══ RECORDS ══
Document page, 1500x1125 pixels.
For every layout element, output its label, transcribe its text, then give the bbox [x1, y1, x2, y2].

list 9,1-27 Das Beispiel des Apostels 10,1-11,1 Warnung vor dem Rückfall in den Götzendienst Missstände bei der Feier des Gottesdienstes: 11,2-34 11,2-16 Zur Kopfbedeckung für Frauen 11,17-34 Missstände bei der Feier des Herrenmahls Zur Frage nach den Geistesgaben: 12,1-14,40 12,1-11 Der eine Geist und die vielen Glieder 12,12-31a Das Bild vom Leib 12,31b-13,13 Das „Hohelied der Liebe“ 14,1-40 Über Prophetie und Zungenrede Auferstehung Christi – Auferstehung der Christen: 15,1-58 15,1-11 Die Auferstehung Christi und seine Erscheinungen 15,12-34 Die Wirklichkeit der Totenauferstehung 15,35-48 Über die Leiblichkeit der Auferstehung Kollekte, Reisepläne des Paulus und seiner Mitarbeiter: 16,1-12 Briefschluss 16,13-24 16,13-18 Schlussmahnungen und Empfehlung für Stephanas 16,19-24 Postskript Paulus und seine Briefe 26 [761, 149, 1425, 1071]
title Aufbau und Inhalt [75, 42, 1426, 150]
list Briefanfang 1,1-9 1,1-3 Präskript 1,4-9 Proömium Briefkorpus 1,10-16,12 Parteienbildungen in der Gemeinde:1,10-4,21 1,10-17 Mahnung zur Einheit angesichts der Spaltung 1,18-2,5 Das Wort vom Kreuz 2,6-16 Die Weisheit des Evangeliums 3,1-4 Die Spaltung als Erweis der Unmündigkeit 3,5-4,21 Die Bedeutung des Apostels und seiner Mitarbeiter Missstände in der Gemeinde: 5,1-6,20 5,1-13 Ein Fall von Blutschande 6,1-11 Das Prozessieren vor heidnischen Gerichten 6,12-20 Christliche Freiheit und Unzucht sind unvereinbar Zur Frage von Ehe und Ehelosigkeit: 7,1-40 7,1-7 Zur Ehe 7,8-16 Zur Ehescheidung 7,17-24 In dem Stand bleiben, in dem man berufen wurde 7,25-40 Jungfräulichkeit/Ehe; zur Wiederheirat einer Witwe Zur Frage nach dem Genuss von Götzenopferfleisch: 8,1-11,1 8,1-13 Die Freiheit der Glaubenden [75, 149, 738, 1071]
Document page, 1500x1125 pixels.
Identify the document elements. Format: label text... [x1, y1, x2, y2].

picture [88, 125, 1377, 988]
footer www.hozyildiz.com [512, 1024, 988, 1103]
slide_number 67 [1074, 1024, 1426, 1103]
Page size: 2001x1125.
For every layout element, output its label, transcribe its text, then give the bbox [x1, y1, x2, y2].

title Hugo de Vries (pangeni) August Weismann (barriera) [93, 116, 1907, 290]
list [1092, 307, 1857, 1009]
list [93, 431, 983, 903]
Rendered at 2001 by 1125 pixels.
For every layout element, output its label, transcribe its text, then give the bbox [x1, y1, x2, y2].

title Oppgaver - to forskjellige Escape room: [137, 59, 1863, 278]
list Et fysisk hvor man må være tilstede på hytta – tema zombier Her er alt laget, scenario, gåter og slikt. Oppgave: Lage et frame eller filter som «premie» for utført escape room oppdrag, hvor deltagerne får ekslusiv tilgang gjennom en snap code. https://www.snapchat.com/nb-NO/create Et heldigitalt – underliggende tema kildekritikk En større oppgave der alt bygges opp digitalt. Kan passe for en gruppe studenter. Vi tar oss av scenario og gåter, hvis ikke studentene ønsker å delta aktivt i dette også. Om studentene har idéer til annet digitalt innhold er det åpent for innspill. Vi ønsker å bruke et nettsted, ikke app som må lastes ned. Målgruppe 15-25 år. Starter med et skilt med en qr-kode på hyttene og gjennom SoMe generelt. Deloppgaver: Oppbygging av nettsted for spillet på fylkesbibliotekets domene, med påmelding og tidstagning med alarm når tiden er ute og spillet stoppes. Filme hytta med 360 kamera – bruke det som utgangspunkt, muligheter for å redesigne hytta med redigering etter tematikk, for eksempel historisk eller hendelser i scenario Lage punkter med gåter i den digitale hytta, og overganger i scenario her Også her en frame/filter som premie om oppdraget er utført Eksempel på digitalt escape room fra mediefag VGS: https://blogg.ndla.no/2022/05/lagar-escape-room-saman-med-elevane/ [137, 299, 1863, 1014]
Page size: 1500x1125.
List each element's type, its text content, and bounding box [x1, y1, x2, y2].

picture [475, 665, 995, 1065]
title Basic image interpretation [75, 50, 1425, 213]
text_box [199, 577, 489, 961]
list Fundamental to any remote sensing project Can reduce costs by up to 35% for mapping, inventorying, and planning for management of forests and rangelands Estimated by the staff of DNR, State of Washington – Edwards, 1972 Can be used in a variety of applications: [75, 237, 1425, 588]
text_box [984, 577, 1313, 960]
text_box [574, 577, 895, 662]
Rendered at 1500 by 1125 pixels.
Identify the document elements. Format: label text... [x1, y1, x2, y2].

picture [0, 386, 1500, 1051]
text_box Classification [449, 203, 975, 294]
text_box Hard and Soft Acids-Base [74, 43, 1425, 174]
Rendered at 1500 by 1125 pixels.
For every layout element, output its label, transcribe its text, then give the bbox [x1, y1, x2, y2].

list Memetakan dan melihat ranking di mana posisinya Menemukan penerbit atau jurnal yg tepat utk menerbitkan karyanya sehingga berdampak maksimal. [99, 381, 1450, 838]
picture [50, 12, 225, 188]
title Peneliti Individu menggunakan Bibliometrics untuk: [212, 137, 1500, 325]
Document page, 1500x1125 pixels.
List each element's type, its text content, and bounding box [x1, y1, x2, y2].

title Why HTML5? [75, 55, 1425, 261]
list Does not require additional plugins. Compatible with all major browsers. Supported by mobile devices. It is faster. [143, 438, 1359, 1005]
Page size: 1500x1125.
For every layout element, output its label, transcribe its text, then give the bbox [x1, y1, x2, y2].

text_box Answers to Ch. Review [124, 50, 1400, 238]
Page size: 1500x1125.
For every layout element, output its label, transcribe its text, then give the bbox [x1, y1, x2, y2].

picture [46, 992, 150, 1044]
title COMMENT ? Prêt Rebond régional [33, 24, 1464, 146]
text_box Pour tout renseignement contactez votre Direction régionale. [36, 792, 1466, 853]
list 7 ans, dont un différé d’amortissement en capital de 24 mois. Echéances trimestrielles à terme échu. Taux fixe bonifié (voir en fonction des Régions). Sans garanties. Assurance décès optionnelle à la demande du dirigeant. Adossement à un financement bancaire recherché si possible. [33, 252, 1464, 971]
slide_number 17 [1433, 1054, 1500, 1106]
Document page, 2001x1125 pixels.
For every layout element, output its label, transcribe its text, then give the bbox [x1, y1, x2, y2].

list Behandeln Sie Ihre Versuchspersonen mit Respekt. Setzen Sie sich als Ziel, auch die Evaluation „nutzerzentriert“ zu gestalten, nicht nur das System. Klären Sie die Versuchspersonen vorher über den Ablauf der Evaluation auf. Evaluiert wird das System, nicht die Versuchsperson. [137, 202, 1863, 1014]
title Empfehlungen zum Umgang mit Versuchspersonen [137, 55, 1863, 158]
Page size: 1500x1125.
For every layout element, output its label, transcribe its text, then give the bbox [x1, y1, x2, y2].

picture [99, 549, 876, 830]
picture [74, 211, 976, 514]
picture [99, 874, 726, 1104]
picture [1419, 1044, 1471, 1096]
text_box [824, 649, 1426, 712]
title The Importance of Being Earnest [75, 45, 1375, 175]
═══
→ **THE TASK**:
All that should appear in the response is the run of lines from the first line of the entries through the line containing "Rendered at 2001 by 1125 pixels.", copied exactly.

→ **ANSWER BELOW**:
Document page, 1500x1125 pixels.
For every layout element, output its label, transcribe its text, then give the bbox [x1, y1, x2, y2].

list 9,1-27 Das Beispiel des Apostels 10,1-11,1 Warnung vor dem Rückfall in den Götzendienst Missstände bei der Feier des Gottesdienstes: 11,2-34 11,2-16 Zur Kopfbedeckung für Frauen 11,17-34 Missstände bei der Feier des Herrenmahls Zur Frage nach den Geistesgaben: 12,1-14,40 12,1-11 Der eine Geist und die vielen Glieder 12,12-31a Das Bild vom Leib 12,31b-13,13 Das „Hohelied der Liebe“ 14,1-40 Über Prophetie und Zungenrede Auferstehung Christi – Auferstehung der Christen: 15,1-58 15,1-11 Die Auferstehung Christi und seine Erscheinungen 15,12-34 Die Wirklichkeit der Totenauferstehung 15,35-48 Über die Leiblichkeit der Auferstehung Kollekte, Reisepläne des Paulus und seiner Mitarbeiter: 16,1-12 Briefschluss 16,13-24 16,13-18 Schlussmahnungen und Empfehlung für Stephanas 16,19-24 Postskript Paulus und seine Briefe 26 [761, 149, 1425, 1071]
title Aufbau und Inhalt [75, 42, 1426, 150]
list Briefanfang 1,1-9 1,1-3 Präskript 1,4-9 Proömium Briefkorpus 1,10-16,12 Parteienbildungen in der Gemeinde:1,10-4,21 1,10-17 Mahnung zur Einheit angesichts der Spaltung 1,18-2,5 Das Wort vom Kreuz 2,6-16 Die Weisheit des Evangeliums 3,1-4 Die Spaltung als Erweis der Unmündigkeit 3,5-4,21 Die Bedeutung des Apostels und seiner Mitarbeiter Missstände in der Gemeinde: 5,1-6,20 5,1-13 Ein Fall von Blutschande 6,1-11 Das Prozessieren vor heidnischen Gerichten 6,12-20 Christliche Freiheit und Unzucht sind unvereinbar Zur Frage von Ehe und Ehelosigkeit: 7,1-40 7,1-7 Zur Ehe 7,8-16 Zur Ehescheidung 7,17-24 In dem Stand bleiben, in dem man berufen wurde 7,25-40 Jungfräulichkeit/Ehe; zur Wiederheirat einer Witwe Zur Frage nach dem Genuss von Götzenopferfleisch: 8,1-11,1 8,1-13 Die Freiheit der Glaubenden [75, 149, 738, 1071]
Document page, 1500x1125 pixels.
Identify the document elements. Format: label text... [x1, y1, x2, y2].

picture [88, 125, 1377, 988]
footer www.hozyildiz.com [512, 1024, 988, 1103]
slide_number 67 [1074, 1024, 1426, 1103]
Page size: 2001x1125.
For every layout element, output its label, transcribe its text, then give the bbox [x1, y1, x2, y2].

title Hugo de Vries (pangeni) August Weismann (barriera) [93, 116, 1907, 290]
list [1092, 307, 1857, 1009]
list [93, 431, 983, 903]
Rendered at 2001 by 1125 pixels.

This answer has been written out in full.